- [Exercise objective]: Write out the lines below with "scientific name" replaced by "species" wherever it occurs, keeping everything else the same and omitting the pictures.

- [Material]:
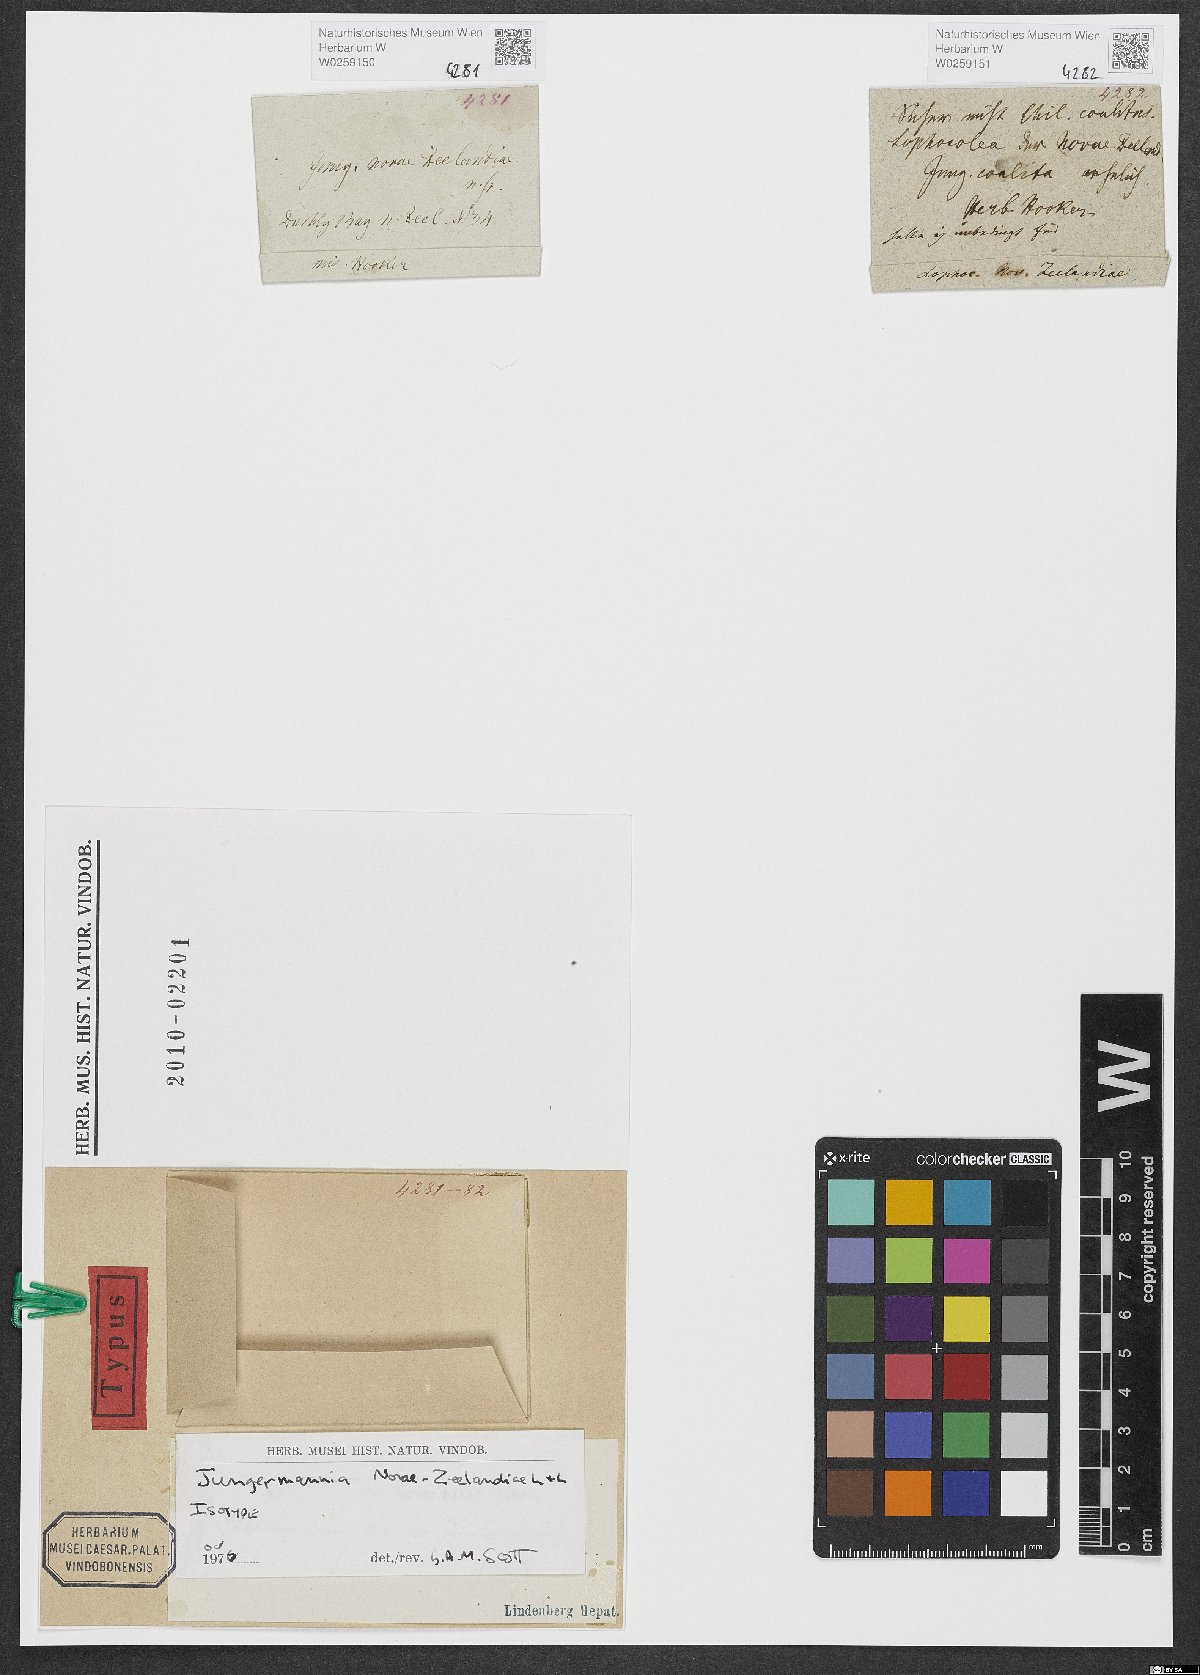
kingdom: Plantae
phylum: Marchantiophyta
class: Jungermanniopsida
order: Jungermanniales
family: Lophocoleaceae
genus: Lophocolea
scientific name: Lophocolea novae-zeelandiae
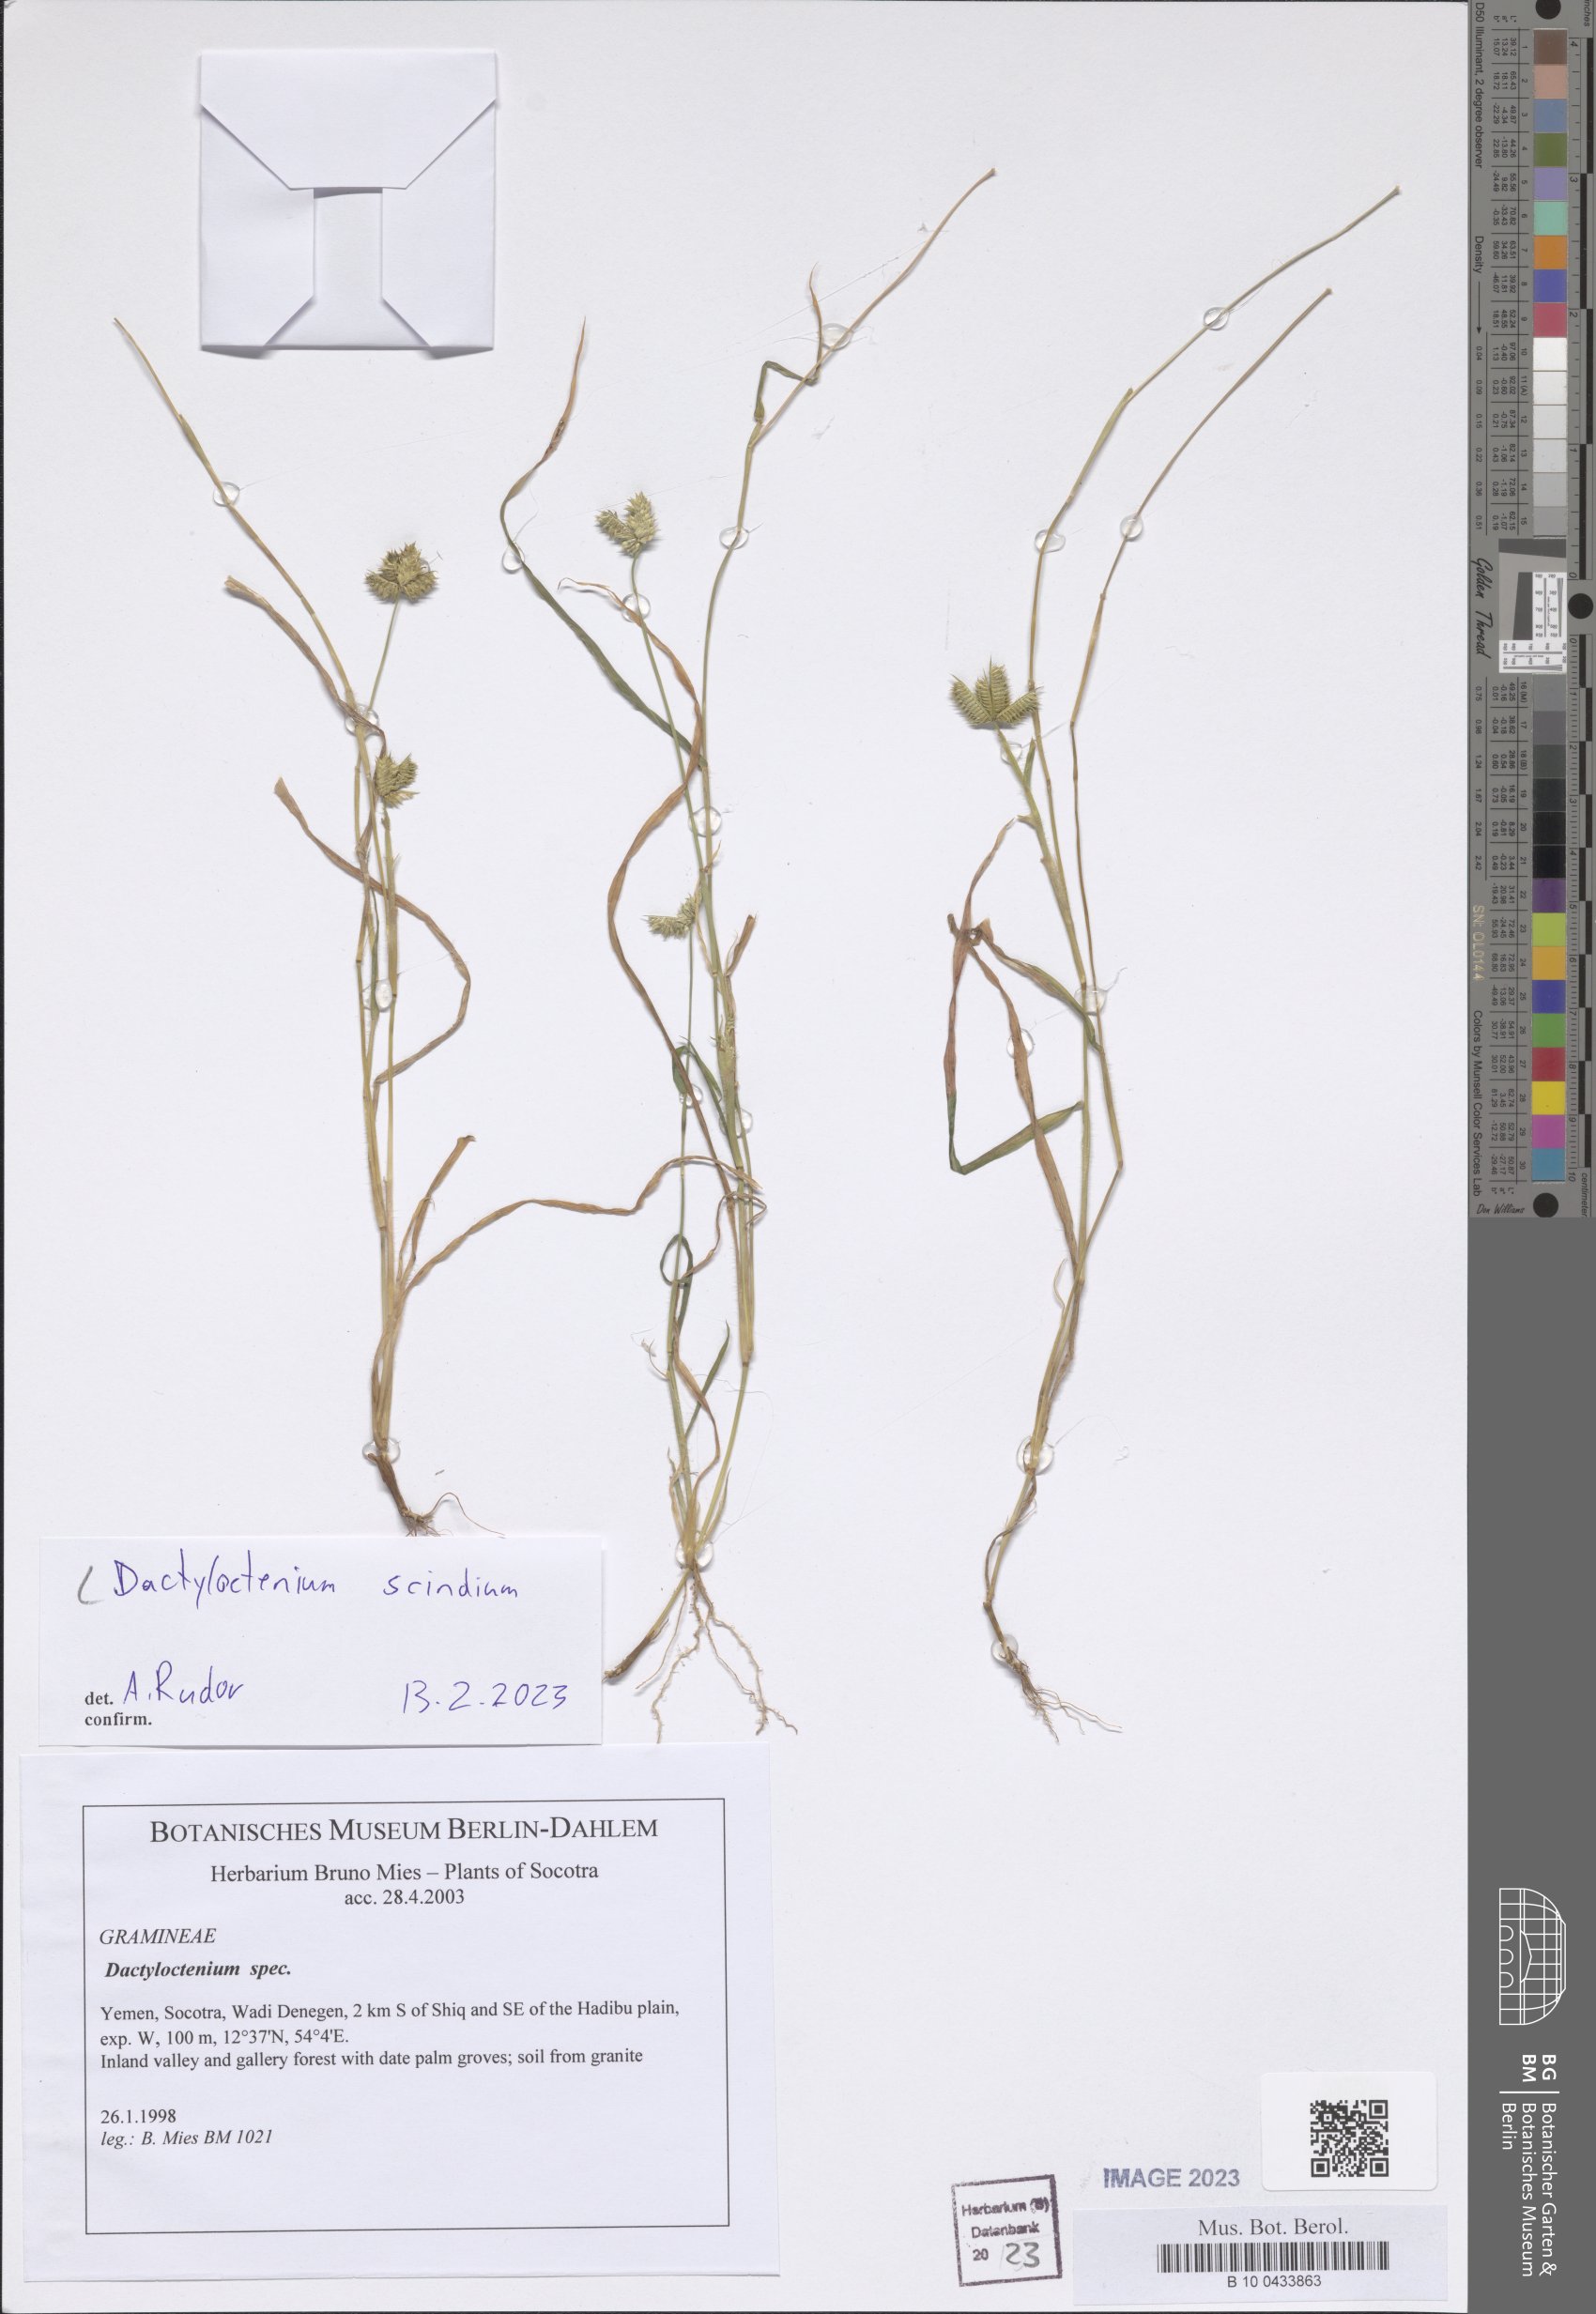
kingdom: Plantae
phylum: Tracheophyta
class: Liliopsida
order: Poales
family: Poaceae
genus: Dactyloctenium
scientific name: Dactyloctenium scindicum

- [Task output]:
kingdom: Plantae
phylum: Marchantiophyta
class: Jungermanniopsida
order: Jungermanniales
family: Lophocoleaceae
genus: Lophocolea
species: Lophocolea novae-zeelandiae
kingdom: Plantae
phylum: Tracheophyta
class: Liliopsida
order: Poales
family: Poaceae
genus: Dactyloctenium
species: Dactyloctenium scindicum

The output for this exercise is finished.